Methods: Among the cases diagnosed with LUAD between April 2015 and April 2016, 438 patients with T1-4N0M0 LUAD were included, and the clinical characteristics were collected. EGFR mutations were analyzed in these patients who underwent lobectomy with different radiological and pathological types for the relation to patient prognosis.

Results: Patients with EGFR mutation had longer recurrence-free survival (RFS) in part-solid nodules cohort (P=0.03), which was in contrast to purely solid nodules (P=0.06). Positive EGFR mutations significantly prolonged RFS in nodules consolidation-to-tumor ratio (CTR) values of 0-0.5. In the International Association for the Study of Lung Cancer (IASLC) grade I patients with EGFR mutations, there was a trend towards longer RFS but with no effect on overall survival (OS) (P=0.08; P=0.71); in IASLC grade II patients with EGFR mutations, there was a tendency of longer OS (P=0.06); in IASLC grade III patients with EGFR mutations, both RFS and OS were significantly shorter (P=0.02; P=0.005). EGFR mutation state was not an independent risk factors for both RFS and OS.

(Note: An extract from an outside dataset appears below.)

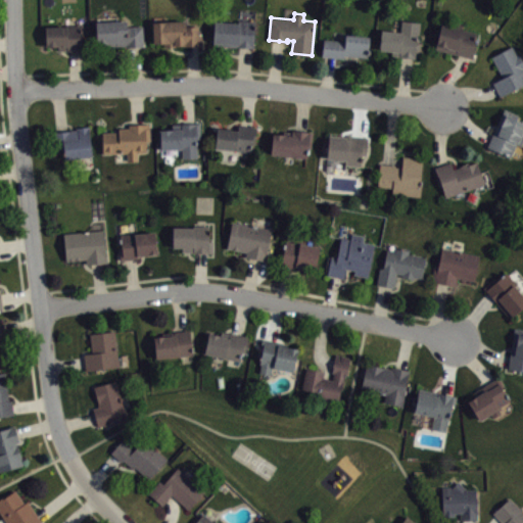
[(143,25),(127,26),(127,19),(95,20),(96,42),(103,42),(103,46),(135,45),(143,45),(143,25)]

Conclusions: EGFR mutations are associated with a favorable prognosis in nodules with lower IASLC grading or more ground glass opacity (GGO) components. The results were reversed in patients with higher IASLC grading or no GGO component.

Keywords: Epidermal growth factor receptor mutation (EGFR mutation); ground glass opacity (GGO); lung adenocarcinoma (LUAD); prognosis.